Single filers, heads of household, and qualifying widow(er)s with a MAGI over $80,000 and married couples filing jointly with a MAGI over $165,000 aren’t eligible for the student loan interest deduction.
How to claim the student loan interest tax deduction
If you paid more than $600 in student loan interest throughout the year, your lender is required to send you a 1098-E form, listing how much you paid in interest throughout the year. You’ll find this number in Box 1. You can still write off the interest even if you didn’t receive a 1098-E, but it’s up to you to figure out how much you actually paid in interest. If you aren’t sure, reach out to your lender directly to ask.
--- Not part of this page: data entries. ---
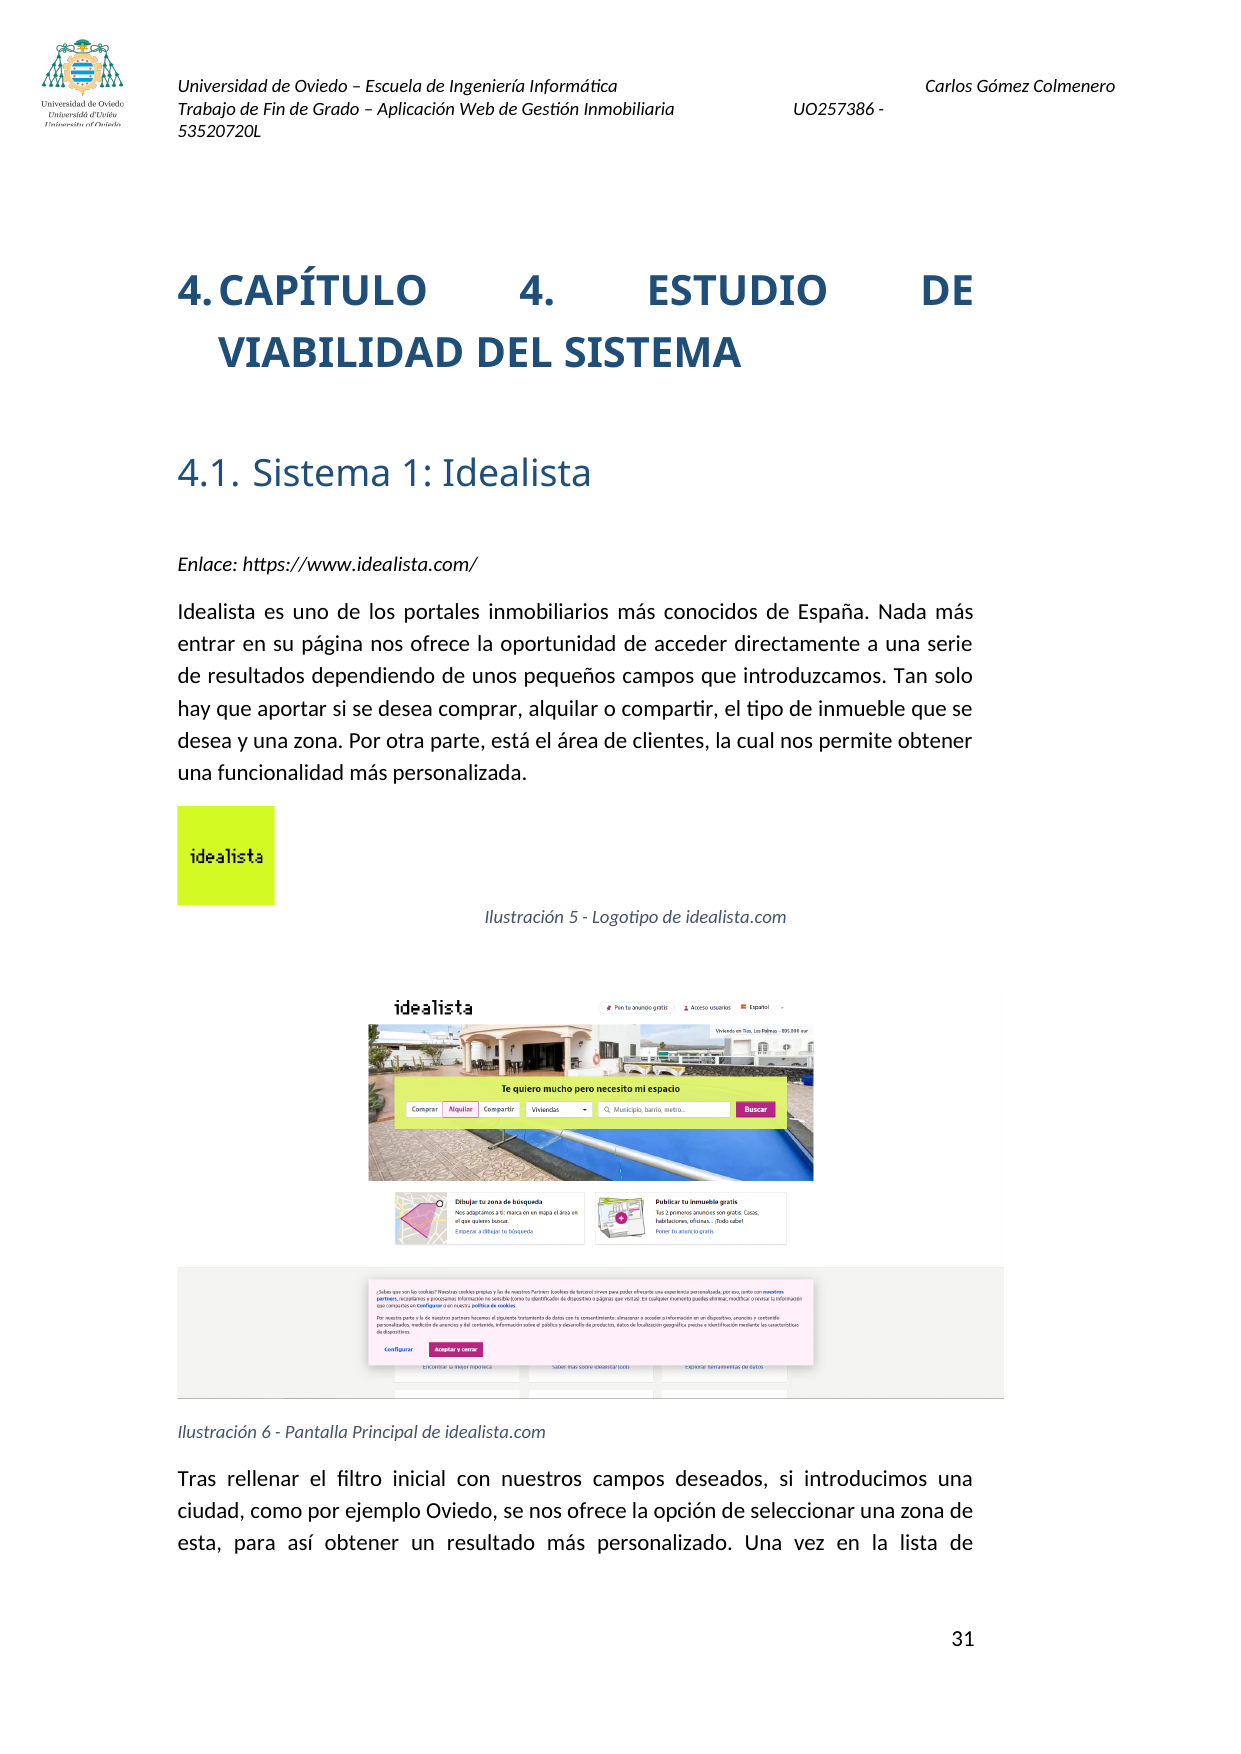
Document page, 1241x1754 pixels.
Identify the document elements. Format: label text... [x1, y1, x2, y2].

subtitle Sistema 1: Idealista [177, 446, 974, 497]
picture [177, 806, 275, 905]
text Ilustración - Pantalla Principal de idealista.com [177, 1420, 974, 1443]
text Idealista es uno de los portales inmobiliarios más conocidos de España. Nada más entrar en su página nos ofrece la oportunidad de acceder directamente a una serie de resultados dependiendo de unos pequeños campos que introduzcamos. Tan solo hay que aportar si se desea comprar, alquilar o compartir, el tipo de inmueble que se desea y una zona. Por otra parte, está el área de clientes, la cual nos permite obtener una funcionalidad más personalizada. [177, 597, 974, 786]
picture [177, 992, 1004, 1399]
picture [36, 38, 124, 126]
subtitle CAPÍTULO 4. ESTUDIO DE VIABILIDAD DEL SISTEMA [177, 261, 974, 379]
text Enlace: https://www.idealista.com/ [177, 551, 974, 577]
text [177, 1464, 974, 1556]
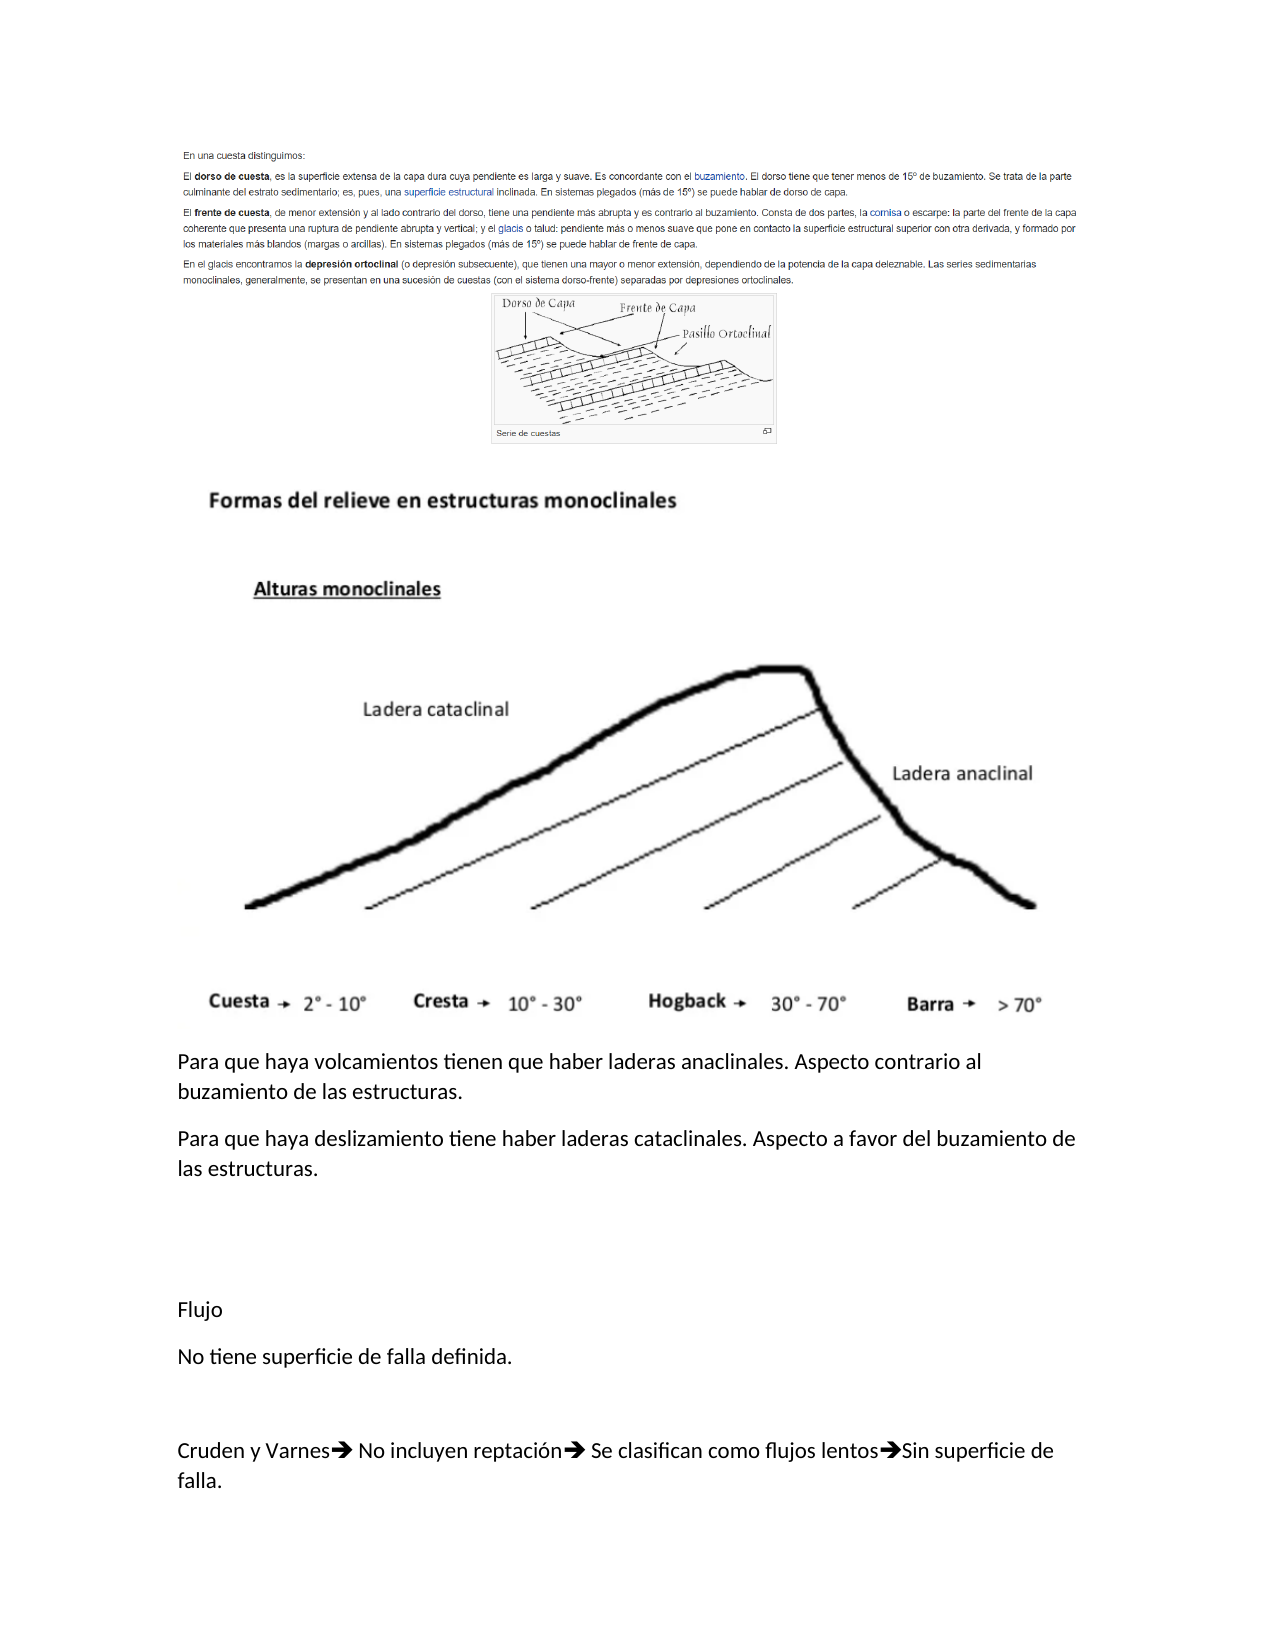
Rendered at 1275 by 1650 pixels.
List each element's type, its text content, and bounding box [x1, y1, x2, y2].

text Cruden y Varnes No incluyen reptación Se clasifican como flujos lentosSin superficie de falla. [177, 1436, 1098, 1494]
picture [177, 468, 1098, 1029]
picture [177, 147, 1098, 450]
text Flujo [177, 1295, 1098, 1323]
text Para que haya volcamientos tienen que haber laderas anaclinales. Aspecto contrario al buzamiento de las estructuras. [177, 1047, 1098, 1105]
text No tiene superficie de falla definida. [177, 1342, 1098, 1370]
text Para que haya deslizamiento tiene haber laderas cataclinales. Aspecto a favor del buzamiento de las estructuras. [177, 1124, 1098, 1182]
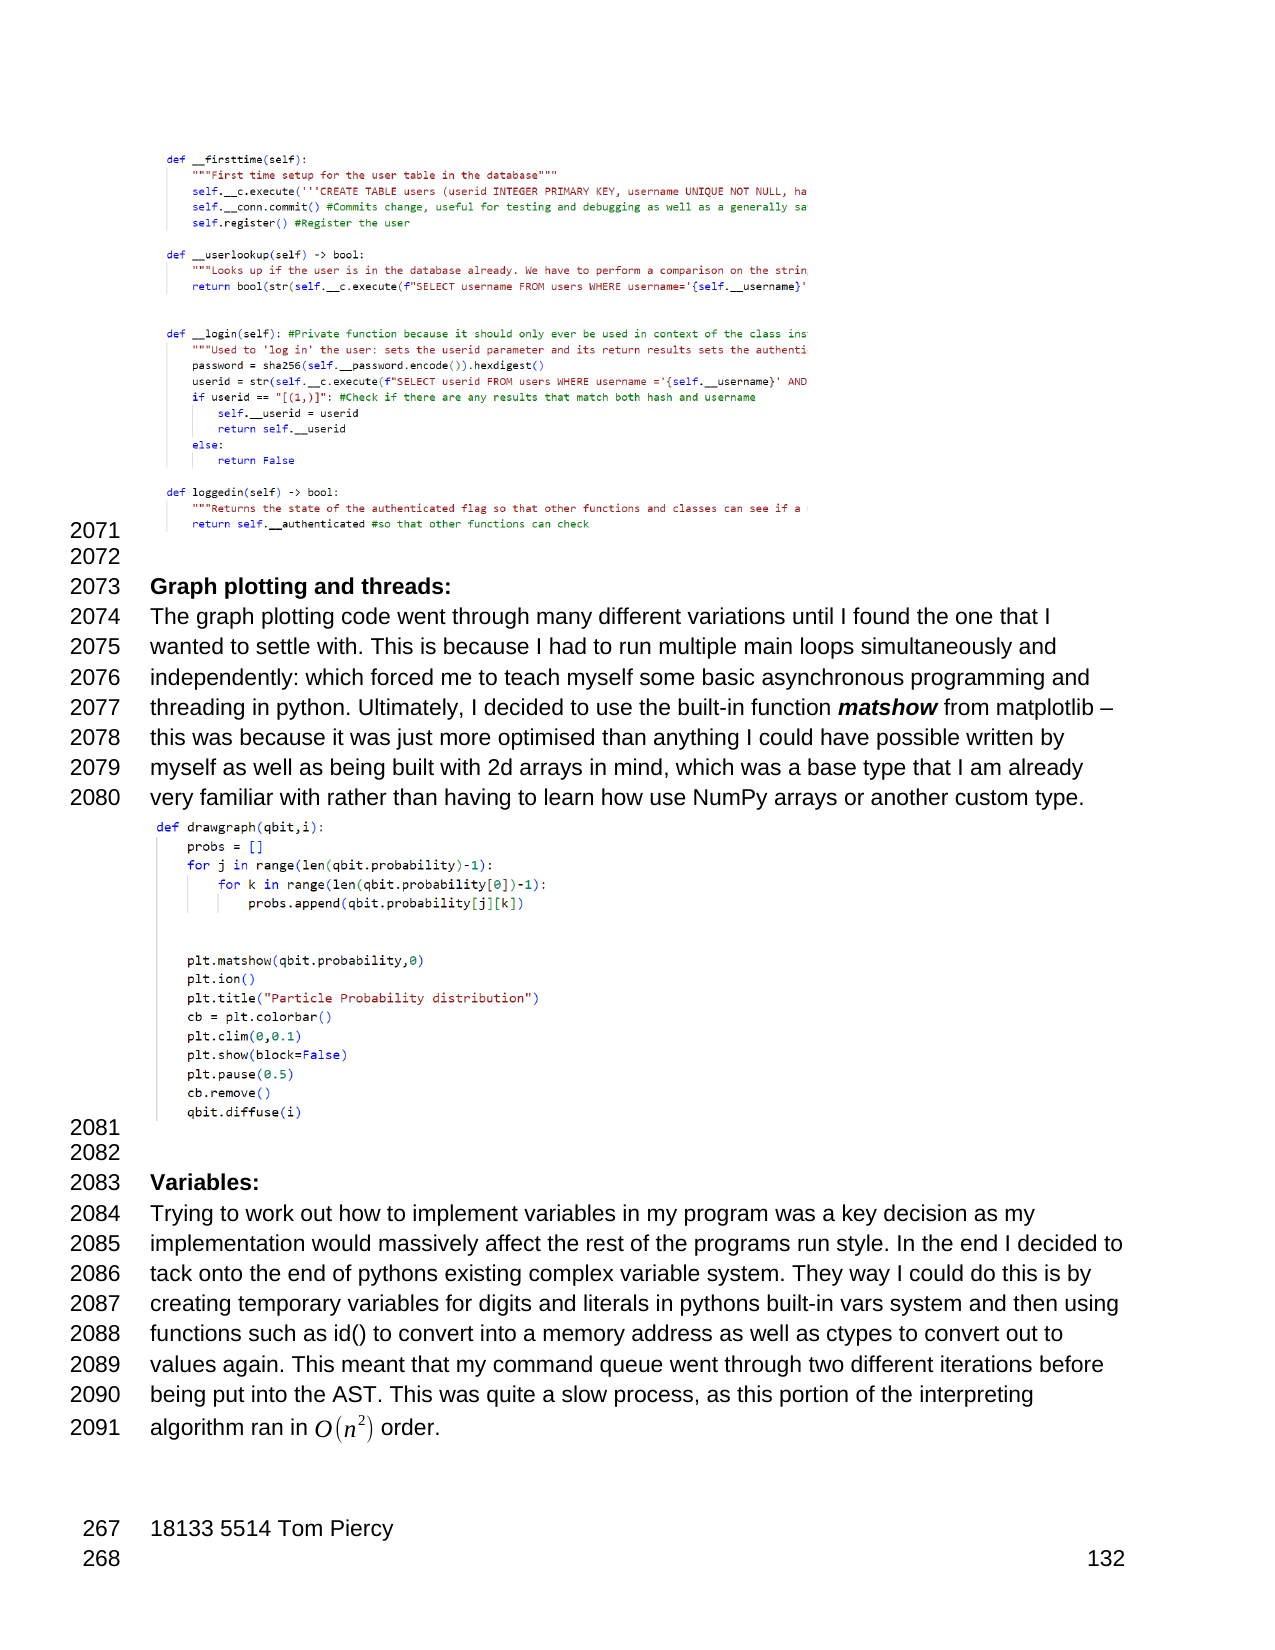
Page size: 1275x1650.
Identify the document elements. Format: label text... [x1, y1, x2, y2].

picture [150, 814, 577, 1136]
text The graph plotting code went through many different variations until I found the one that I wanted to settle with. This is because I had to run multiple main loops simultaneously and independently: which forced me to teach myself some basic asynchronous programming and threading in python. Ultimately, I decided to use the built-in function matshow from matplotlib – this was because it was just more optimised than anything I could have possible written by myself as well as being built with 2d arrays in mind, which was a base type that I am already very familiar with rather than having to learn how use NumPy arrays or another custom type. [150, 603, 1125, 811]
text Graph plotting and threads: [150, 573, 1125, 599]
text Trying to work out how to implement variables in my program was a key decision as my implementation would massively affect the rest of the programs run style. In the end I decided to tack onto the end of pythons existing complex variable system. They way I could do this is by creating temporary variables for digits and literals in pythons built-in vars system and then using functions such as id() to convert into a memory address as well as ctypes to convert out to values again. This meant that my command queue went through two different iterations before being put into the AST. This was quite a slow process, as this portion of the interpreting algorithm ran in order. [150, 1199, 1125, 1444]
text Variables: [150, 1169, 1125, 1196]
picture [150, 150, 808, 539]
Hold on to any records you have showing how much you paid in interest. If the government audits you, you’ll need these to prove your deduction was legitimate.
You’ll enter your total student loan interest deductions on Line 33 of your Form 1040. If you’re using a tax filing software, it should prompt you to enter the amount you paid in student loan interest. It will also calculate the amount of the deduction you’re entitled to if your MAGI is too high to qualify for the full student loan interest deduction. You don’t have to itemize your deductions in order to claim the student loan interest tax deduction, though you can if you want.
If you run into any questions about deducting your student loan payments, it’s best to consult with an accountant or your student loan servicer before filing your taxes. The wrong answer could lead you into trouble with the IRS.